__DATA EXTRACT__
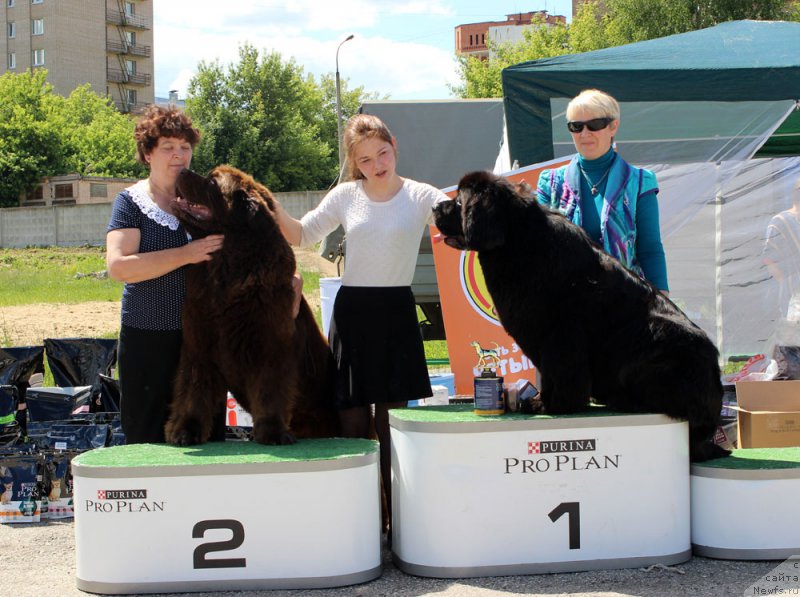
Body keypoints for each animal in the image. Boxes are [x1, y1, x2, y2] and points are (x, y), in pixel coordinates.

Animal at [166, 165, 340, 444]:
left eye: (212, 182)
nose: (181, 170)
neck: (227, 267)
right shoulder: (198, 346)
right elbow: (194, 391)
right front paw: (185, 431)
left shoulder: (269, 346)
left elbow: (269, 390)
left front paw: (272, 432)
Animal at [434, 170, 728, 464]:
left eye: (459, 202)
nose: (436, 206)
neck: (515, 240)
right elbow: (548, 372)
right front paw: (544, 400)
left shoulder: (561, 332)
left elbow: (559, 370)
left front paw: (551, 404)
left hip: (653, 346)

__AIM OF THE EXERCISE__
Please output the records above exactly, without the pictures.

__EXERCISE RESPONSE__
Body keypoints for each animal in the image. Boxes are [x1, y1, x2, y2] and points are (x, y), in pixel coordinates.

Animal at [166, 165, 340, 444]:
left eye: (212, 182)
nose: (181, 170)
neck: (227, 267)
right shoulder: (198, 346)
right elbow: (194, 391)
right front paw: (185, 431)
left shoulder: (269, 346)
left elbow: (269, 390)
left front paw: (272, 432)
Animal at [434, 170, 728, 464]:
left eye: (459, 202)
nose: (436, 206)
neck: (515, 240)
right elbow: (548, 372)
right front paw: (544, 400)
left shoulder: (561, 332)
left elbow: (559, 370)
left front paw: (551, 404)
left hip: (653, 346)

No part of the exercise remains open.